Businesses have always relied on an array of temperaments to carry out different creative functions—Earlies for more R&D, Middles for manufacturing and management, Lates for finance and marketing. But in times past, these various functions have been kept relatively separate. The more global, fast-paced businesses of the future will need to be dynamically integrated to function effectively. This is something we are seeing.

These changes will require fascinating changes both in how we view our own temperament and how we relate to others. The following excerpt from the future of art section in Hope and the Future describes some of these changes as they apply to Earlies in the workplace:

“Cultural Maturity predicts changes in how we view the artist’s role. With increasing frequency, we should find people of artistic temperament contributing outside the formal bounds of art. If Cultural Maturity’s predictions are accurate, every profession should have a growing need for people who are good at the new—both comfortable with change and facile with the imaginative capacities needed to envision the possible. For example, if business needs to be more creative and entrepreneurial, it needs more people natively skilled at imagining the yet unimagined. (And a few more imaginative types might greatly help the CIA stay ahead of the ingenuity of terrorists.)
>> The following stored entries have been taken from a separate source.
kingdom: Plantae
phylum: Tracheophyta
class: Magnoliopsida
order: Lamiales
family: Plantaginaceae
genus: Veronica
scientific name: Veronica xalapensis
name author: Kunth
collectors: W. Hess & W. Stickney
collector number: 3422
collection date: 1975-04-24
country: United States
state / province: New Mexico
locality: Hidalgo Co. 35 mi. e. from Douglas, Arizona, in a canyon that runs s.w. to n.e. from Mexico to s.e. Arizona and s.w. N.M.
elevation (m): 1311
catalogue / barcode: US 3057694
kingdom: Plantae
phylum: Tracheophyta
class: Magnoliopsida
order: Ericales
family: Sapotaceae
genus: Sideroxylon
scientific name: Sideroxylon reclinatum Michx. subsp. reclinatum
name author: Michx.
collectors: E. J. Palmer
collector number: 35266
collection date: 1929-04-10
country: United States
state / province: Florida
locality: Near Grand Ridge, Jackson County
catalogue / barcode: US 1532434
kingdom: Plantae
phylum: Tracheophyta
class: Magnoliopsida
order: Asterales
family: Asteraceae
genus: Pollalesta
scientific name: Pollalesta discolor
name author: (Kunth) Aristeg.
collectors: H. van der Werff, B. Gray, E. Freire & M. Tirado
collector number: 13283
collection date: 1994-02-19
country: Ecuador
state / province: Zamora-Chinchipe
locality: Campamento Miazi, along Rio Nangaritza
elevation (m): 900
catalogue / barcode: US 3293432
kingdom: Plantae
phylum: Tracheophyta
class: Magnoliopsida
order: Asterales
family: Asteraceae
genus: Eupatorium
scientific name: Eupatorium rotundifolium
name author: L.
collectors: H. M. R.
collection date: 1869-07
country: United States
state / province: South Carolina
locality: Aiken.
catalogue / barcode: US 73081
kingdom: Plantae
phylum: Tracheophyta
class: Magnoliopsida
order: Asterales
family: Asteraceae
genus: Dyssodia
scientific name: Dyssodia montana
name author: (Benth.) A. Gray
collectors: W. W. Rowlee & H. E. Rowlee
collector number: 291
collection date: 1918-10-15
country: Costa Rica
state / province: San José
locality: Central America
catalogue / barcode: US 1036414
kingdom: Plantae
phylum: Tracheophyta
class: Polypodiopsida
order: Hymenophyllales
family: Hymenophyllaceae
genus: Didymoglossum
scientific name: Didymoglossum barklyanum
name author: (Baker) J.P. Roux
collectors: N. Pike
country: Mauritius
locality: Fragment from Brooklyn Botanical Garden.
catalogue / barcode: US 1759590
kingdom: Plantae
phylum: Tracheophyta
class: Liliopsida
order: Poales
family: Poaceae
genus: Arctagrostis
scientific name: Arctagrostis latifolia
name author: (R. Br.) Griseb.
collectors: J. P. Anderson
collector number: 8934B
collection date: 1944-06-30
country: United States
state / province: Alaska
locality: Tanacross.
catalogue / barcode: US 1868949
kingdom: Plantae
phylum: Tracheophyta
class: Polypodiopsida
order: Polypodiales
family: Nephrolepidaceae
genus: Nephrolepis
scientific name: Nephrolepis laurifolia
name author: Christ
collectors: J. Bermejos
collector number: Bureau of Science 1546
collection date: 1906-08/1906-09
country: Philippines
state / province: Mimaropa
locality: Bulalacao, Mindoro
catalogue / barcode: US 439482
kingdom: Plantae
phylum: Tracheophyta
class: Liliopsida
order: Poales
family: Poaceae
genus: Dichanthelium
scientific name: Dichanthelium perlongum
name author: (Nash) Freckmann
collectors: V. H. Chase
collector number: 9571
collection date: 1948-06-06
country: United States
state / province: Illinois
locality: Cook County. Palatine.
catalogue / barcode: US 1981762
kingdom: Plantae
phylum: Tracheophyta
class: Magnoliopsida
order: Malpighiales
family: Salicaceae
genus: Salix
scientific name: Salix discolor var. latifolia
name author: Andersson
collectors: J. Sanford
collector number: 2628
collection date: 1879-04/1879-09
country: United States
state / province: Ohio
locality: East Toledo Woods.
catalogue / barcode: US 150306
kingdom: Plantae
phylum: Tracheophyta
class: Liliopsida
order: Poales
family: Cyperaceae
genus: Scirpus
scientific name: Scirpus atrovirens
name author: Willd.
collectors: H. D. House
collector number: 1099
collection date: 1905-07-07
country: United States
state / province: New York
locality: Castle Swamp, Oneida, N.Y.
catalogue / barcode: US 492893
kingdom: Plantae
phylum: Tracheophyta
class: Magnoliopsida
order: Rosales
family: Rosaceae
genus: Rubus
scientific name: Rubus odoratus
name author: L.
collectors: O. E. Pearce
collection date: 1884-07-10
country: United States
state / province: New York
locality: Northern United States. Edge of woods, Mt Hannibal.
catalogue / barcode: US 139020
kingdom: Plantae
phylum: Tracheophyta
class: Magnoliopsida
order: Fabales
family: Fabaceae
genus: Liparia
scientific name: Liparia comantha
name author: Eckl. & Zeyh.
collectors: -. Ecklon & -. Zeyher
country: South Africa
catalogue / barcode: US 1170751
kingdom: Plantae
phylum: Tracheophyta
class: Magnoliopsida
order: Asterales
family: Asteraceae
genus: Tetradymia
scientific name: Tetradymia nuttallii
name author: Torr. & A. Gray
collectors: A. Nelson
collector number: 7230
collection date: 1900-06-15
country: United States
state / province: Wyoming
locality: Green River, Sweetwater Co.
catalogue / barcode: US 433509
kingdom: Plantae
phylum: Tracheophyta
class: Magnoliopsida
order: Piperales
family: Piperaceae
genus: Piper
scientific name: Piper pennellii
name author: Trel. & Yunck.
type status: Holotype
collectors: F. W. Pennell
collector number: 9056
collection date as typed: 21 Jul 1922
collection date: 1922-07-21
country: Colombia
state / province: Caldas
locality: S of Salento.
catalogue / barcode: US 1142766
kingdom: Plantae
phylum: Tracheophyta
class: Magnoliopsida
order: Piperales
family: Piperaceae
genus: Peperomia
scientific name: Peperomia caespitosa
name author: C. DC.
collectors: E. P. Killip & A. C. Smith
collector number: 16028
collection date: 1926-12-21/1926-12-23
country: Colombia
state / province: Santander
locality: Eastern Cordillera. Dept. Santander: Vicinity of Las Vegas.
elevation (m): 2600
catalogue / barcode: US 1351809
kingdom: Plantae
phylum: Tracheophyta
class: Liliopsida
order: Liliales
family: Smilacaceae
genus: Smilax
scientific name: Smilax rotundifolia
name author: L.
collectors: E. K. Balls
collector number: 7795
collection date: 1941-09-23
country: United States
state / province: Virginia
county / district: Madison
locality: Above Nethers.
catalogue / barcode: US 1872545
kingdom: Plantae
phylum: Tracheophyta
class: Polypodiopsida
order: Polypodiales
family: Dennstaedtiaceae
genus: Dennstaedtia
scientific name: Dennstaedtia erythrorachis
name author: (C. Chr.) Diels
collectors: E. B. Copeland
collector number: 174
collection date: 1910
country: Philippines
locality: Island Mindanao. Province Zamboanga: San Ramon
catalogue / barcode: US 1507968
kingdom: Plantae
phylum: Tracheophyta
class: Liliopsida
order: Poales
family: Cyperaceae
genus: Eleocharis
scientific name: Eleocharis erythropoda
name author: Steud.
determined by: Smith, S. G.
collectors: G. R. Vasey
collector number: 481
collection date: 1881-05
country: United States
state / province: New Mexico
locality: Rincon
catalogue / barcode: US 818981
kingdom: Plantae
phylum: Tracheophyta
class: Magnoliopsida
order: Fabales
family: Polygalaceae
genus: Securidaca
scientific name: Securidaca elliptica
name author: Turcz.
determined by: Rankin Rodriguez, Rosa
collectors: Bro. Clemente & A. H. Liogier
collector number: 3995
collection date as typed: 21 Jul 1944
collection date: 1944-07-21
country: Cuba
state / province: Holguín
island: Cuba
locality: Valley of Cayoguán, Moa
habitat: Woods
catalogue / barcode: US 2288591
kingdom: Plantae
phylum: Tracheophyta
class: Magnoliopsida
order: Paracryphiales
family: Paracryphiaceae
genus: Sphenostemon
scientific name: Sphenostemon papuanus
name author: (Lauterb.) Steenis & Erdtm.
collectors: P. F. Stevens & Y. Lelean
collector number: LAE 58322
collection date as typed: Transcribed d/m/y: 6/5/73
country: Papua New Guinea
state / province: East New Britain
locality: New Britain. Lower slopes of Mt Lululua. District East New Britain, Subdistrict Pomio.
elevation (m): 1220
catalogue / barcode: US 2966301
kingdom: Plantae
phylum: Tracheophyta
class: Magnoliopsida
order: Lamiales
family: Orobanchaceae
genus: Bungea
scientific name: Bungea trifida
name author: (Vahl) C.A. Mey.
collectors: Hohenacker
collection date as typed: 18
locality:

Venturing into realms outside the usual bounds of art presents a two-edged challenge for the person of artistic temperament. On one hand there are new opportunities and a new valuing of and potency in the artistic person’s natural strengths. At the same time, the new roles often demand functioning in formal work environments, making schedules, working more directly with people, and accessing left-brain capacities as much as right—things the person of more artistic temperament may not be good at or find, at least as conventionally conceived, satisfying. This meeting of worlds will require stretching all around—both a willingness among people of artistic temperament who wish to make this bridge to rethink aspects of their lives, and a willingness on the part of those who structure work environments to provide options that better support and nurture the artistic personality.”